Bir kutu dolusu çekirdek hediyesi

Haberin Devamı

Gazetedeki masamın üstünde bir kutu dolusu meyve çekirdeği duruyor. Okurum Ekmel Güvener göndermiş.

Geçen sene bizim gazetenin ilavesinde bir pilotla röportaj çıkmış. Bir orman mühendisi, ormanlardaki ağaç türlerini zenginleştirmek için meyve çekirdeklerini toplayıp zirai uçaklarla ormanların üzerine serpiyormuş. Ekmel Bey bu pilotun e posta adresini kaybettiği için topladığı çekirdekleri bana yollamış. “Ormanlara olan duyarlılığınızı ve ağaç sevginizi biliyorum. Manita Bey ile gezerken bu çekirdekleri yol kenarlarına serper misiniz?” demiş.

Uzun zamandır bu kadar sempatik bir vazife üstlenmemiştim. Yaparım tabii yapmam mı!

Umut böyle bir şey işte. Karaya vurmuş milyonlarca deniz yıldızını tek tek denize atan adamın hikayesini bilirsiniz. Köşecilerin anlata anlata bütün tadını tuzunu kaçırdıkları bir hikayedir ama yine de yeri geldi yazayım: Demişler yahu hangi birini kurtaracaksın? Demiş bir tanesi bile kurtulsa benim için yeter.

Bir saattir plastik kutuyu evirip çeviriyorum. Kutu içinde en az 200 tane çekirdek var. Şeftalisinden karpuzuna, kirazından zerdalisine, zeytininden emin değilim ama hünnap veya iğdesine kadar bir sürü cins çekirdek. Ekmel bey ne yemişse hepsinin çekirdeğini kenara koymuş. (Ekmel Bey tam bir şeftali sever bu arada.

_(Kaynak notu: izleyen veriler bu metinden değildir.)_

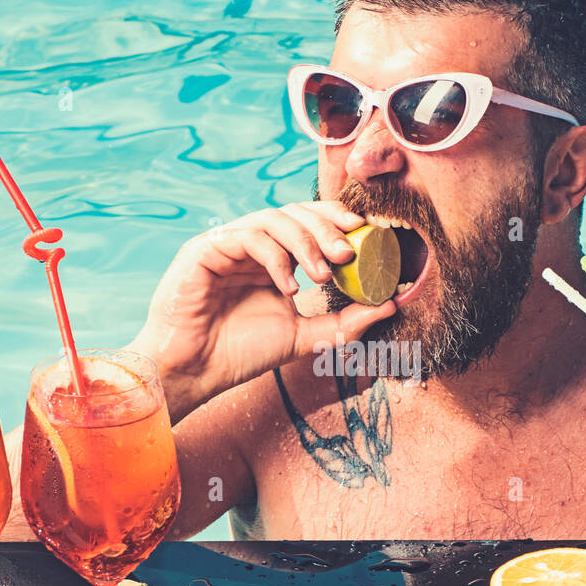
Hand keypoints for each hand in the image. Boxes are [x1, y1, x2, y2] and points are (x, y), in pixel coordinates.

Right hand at [134, 201, 395, 416]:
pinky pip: (247, 236)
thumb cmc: (240, 354)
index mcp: (273, 259)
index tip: (367, 234)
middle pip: (295, 213)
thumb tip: (390, 305)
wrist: (195, 372)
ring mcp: (227, 244)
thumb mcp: (304, 337)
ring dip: (305, 242)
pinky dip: (275, 258)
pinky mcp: (205, 249)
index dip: (338, 221)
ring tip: (322, 275)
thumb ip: (344, 321)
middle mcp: (251, 246)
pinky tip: (288, 288)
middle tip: (349, 254)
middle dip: (327, 227)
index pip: (309, 223)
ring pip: (273, 219)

Heh!)

Bir saattir hayal kuruyorum. 200’den acaba kaç tanesi tutar? 10? 20? 30? Şeftalilerden mesela biri tutsa fena mı olur? Veya bir kirazcık çıksa ortaya.

Anlamadığım şey şu: Lütfen varsa aranızda ağaççı, ziraatçi, fideci, tohumcu bana açıklasın. Tabiat, çekirdekten çoğalmak üzere tasarlandığı halde bu neden bu kadar zor bir iştir?

Evde ağaçtı, maydanozdu, naneydi, domatesti yetiştirmeye çalıştığımdan beri anladım ki yüz tanede bir tane falan şansınız var. Geçen sene bir torba dolusu kestaneyi, daha markette filizlenmeye başladığı için yemeyip tek tek saksılara ekmiştik. Hepsi filizlendi, hepsi yarım metreye yakın uzadı, güzel güzel yapraklar verdi, ev yer gök kestane fidesi oldu ama bir buçuk yıl sonra kala kala bir tane kaldı. O da can çekişiyor. Başlarına kırmızı örümceğinden bilmem ne küfüne kadar her şey geldi. 30 tane fidan bir bir gitti.

Biliyorsunuz bir tane de nazlı limon ağacım var, beş yıldır kendilerinden hiç olmazsa birrrrr tanecik limon almaya çalıştığım. Başına onun da türlü musibet geldi. İlaç milaç beş yıldır uğraşıyorum. Bu yaz tam limonlanmış, durum iyi gidiyordu, biz yokken kapıcı sulamayı unuttuğu için sizlere ömür.

Hadi bunlar saksı deneyimleri. Sokağa diktiklerimde biraz daha başarılıyım. Kaldırıma diktiğim yasemin ve iki oya ağacı, insanların (çok affedersiniz ama) bütün hayvanlıklarına rağmen yaşamaya devam ediyor. (İki ay önce gördüm. Hıyarın biri hiç acımamış, hiç merhamet etmemiş ağacımın üstüne langır lungur PARK etmiş! Bir metrelik ağaç kıvrılmış kalmış arabanın altında. Ağaç hayrettir yaşıyor!) Ama mesela geçen kış diktiğim çamlar anında kurudu. Gittim geldim suladım falan ama ı-ıh. Olmadı. Ceviz ve ladin fidanlarını da ekeceğim bir yerlere (sağolsun mahallemizdeki otoparkçı Hasan Ağbi bize yer gösterdi) ama umutlu muyum? Hayır.

Hayır zor bir iş değil. Ekmel beyin bir kutu dolusu çekirdeklerini de serperim oraya buraya hatta bundan sonra yediğim bütün meyvelerin çekirdeklerini de toplarım toplamasına da sorum şu:

Çekirdek serperek ağaç yaratmak mümkün müdür? Mümkünse bile kaçta kaç şans vardır? Şansı arttırmak için ne yapmak lazımdır veya?